To this day I don’t remember a thing. But I saw the fallout: I know there was an ambulance, I remember the hospital, the neck brace, I remember the moment my heart fell to pieces – through the alcoholic haze – when all four of my siblings walked into the emergency room, I’ll never forget my eldest brother, Ben, sitting with me all through the night, despite my father’s comments that ‘she’ll be alright’ (no disrespect Dad, it would have been difficult to sit with).

And then I remember the bald patch on my forehead where I shaved off my hair on the windscreen, I remember the therapy sessions, the astronomical repair bills (for that BMW I so cleverly targeted, not my NX – she didn’t make it, she was – luckily, I suppose – the one fatality of the day), the court case – my girlfriend, Mel standing strong and steady beside me, the loss of license, the fear, the sobering…

I remember the carnage in my heart.

And then I remember the awakening. The emergence and exploration of that question that has been burning ever since: Who Am I?

At this point, can I just say – I had no idea this was where this post would go. I wanted to talk about wine and whether or not I can drink it as a fructose-free girl. I guess my truth about wine and how I drink these days is a very different story. But let me finish with this ode to Sarah Wilson, who posted this on her I Quit Sugar website just a couple of days ago. Because I am still exploring. I am still questioning. Because, my story continues…

 

One of our most popular pages on the I Quit Sugar website is Can I drink wine?
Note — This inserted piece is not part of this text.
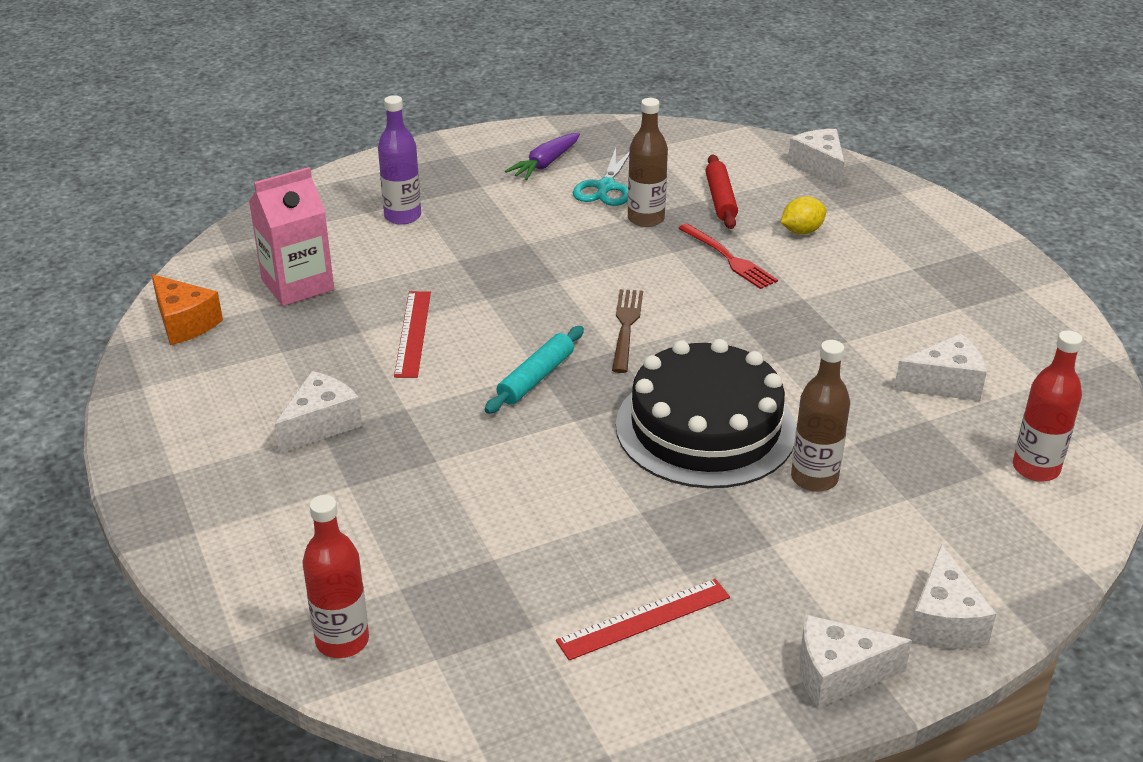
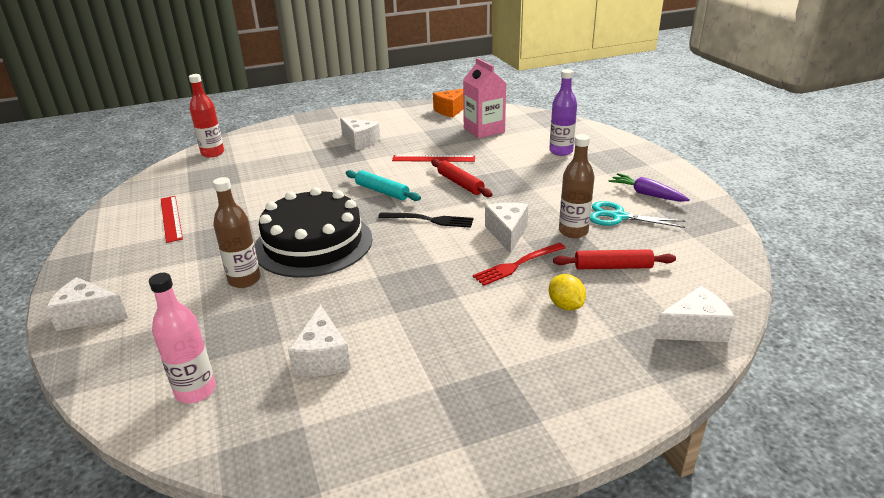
camera: 95 degrees right, 5 degrees down
(510, 304) = (460, 183): none -> red rolling pin
(626, 326) = (430, 220): brown fork -> black fork
(838, 674) = (85, 272): white cheese -> white cheese (507, 233)
(1036, 468) = (195, 391): red bottle -> pink bottle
Many people are surprised to find that wine contains minimal amounts of fructose and is okay to drink in moderation while quitting sugar. For info on sugar in other alcoholic beverages click here.
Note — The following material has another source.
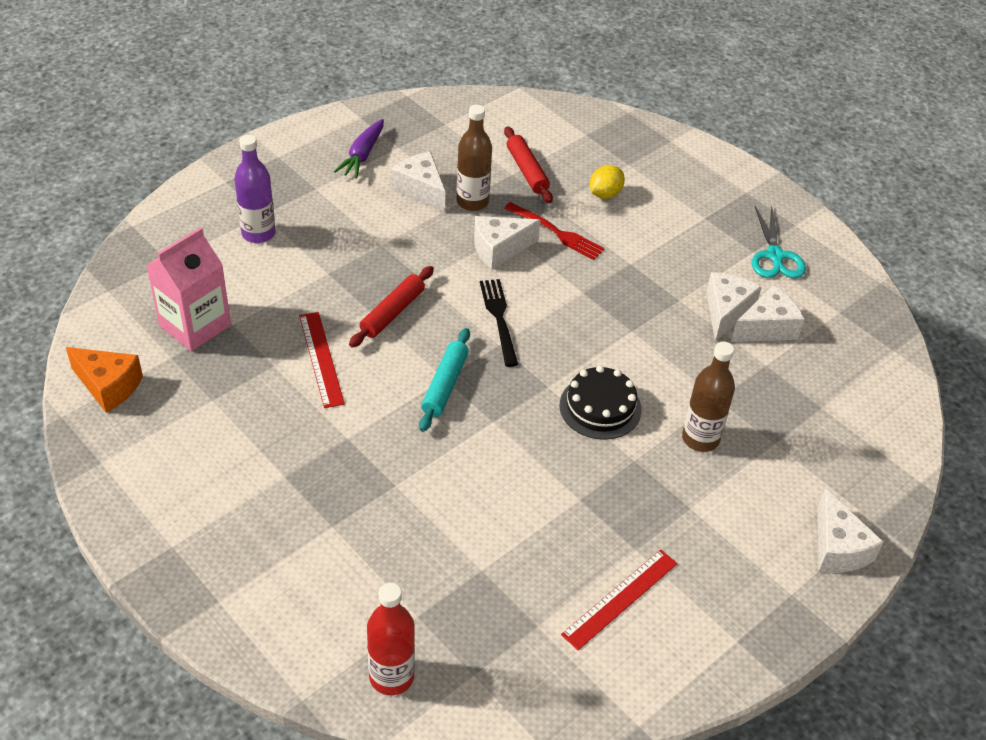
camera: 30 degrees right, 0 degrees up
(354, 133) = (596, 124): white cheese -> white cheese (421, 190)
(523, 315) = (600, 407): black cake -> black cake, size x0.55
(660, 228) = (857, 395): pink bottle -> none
Our community editor was in Adelaide recently and caught up with Rosemount Estate chief winemaker, Matt Koch, to get to the bottom of why wine in moderation won’t affect your sugar-quitting mission.

Five questions with Rosemount Estate:

How much residual sugar is there in a glass of wine?
If the wine has been fermented to ‘dry’ (white or red) it contains very low levels of residual sugar – less than 1g/litre – and in most cases not at a level that can be practically tested.
What happens to the fructose in the grapes?
Fructose is one of the main sugars contained in grapes. This is converted into alcohol and carbon dioxide by yeasts, which is why at the end of the fermentation process there are minimal levels of fructose remaining.
Which wine has less sugar: Red or white?
Generally, high priced, high quality wines are produced as dry wines and contain less than 1g/litre of residual sugar. Commercial dry white and red wines, i.e. wines selling under $10 a bottle, generally contain 3-10g/litre of residual sugar, with white wines containing higher sugar levels than red wines (on average).
What about dessert wines and wines that are sweeter on the palate?
Dessert wines and sweeter wines contain both fructose and glucose – the levels vary depending on the ripeness of the fruit and the variety of grape. They’ve either been fermented for a shorter period of time so that plenty of sugar still remains, or additional sugar is added to the wine after fermentation.
Are there particular grapes that are better suited for people steering clear of sugar?
People who want to avoid sugars completely should select dry (i.e unsweetened red or white wines) and they would be advised to look at the more premium end of the wine categories. Always ask the experts. If you’re at a restaurant ask to speak to the sommelier and if you’re choosing a bottle from your local bottle shop the staff should be able to point you in the right direction.

Note: Although this is good news regarding the fructose levels in wine, remember it’s still alcohol. There are a multitude of metabolic and health issues that come with excessive consumption.